» **Try it**: Copy out all of the records, exactly as they appear.

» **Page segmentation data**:
BEGIN

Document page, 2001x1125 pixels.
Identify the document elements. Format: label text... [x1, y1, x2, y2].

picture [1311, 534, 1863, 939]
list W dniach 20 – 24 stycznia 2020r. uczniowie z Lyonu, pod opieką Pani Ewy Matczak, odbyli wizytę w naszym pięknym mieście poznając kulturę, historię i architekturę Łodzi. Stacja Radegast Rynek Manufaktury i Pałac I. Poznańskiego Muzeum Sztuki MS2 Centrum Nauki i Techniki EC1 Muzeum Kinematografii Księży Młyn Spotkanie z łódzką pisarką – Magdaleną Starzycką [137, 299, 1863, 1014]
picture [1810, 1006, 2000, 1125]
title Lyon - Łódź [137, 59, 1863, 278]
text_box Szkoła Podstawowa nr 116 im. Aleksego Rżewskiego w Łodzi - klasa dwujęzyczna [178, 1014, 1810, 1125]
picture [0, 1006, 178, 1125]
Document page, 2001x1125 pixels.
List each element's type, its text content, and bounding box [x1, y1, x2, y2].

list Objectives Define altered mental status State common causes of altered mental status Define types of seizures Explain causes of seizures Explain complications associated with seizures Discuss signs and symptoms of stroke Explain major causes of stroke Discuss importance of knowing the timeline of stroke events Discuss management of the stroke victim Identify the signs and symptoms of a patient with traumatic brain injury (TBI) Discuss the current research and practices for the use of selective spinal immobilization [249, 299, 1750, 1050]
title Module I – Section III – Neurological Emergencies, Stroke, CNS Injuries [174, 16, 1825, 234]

END

» **Output of the exercise**:
Document page, 2001x1125 pixels.
Identify the document elements. Format: label text... [x1, y1, x2, y2].

picture [1311, 534, 1863, 939]
list W dniach 20 – 24 stycznia 2020r. uczniowie z Lyonu, pod opieką Pani Ewy Matczak, odbyli wizytę w naszym pięknym mieście poznając kulturę, historię i architekturę Łodzi. Stacja Radegast Rynek Manufaktury i Pałac I. Poznańskiego Muzeum Sztuki MS2 Centrum Nauki i Techniki EC1 Muzeum Kinematografii Księży Młyn Spotkanie z łódzką pisarką – Magdaleną Starzycką [137, 299, 1863, 1014]
picture [1810, 1006, 2000, 1125]
title Lyon - Łódź [137, 59, 1863, 278]
text_box Szkoła Podstawowa nr 116 im. Aleksego Rżewskiego w Łodzi - klasa dwujęzyczna [178, 1014, 1810, 1125]
picture [0, 1006, 178, 1125]
Document page, 2001x1125 pixels.
List each element's type, its text content, and bounding box [x1, y1, x2, y2].

list Objectives Define altered mental status State common causes of altered mental status Define types of seizures Explain causes of seizures Explain complications associated with seizures Discuss signs and symptoms of stroke Explain major causes of stroke Discuss importance of knowing the timeline of stroke events Discuss management of the stroke victim Identify the signs and symptoms of a patient with traumatic brain injury (TBI) Discuss the current research and practices for the use of selective spinal immobilization [249, 299, 1750, 1050]
title Module I – Section III – Neurological Emergencies, Stroke, CNS Injuries [174, 16, 1825, 234]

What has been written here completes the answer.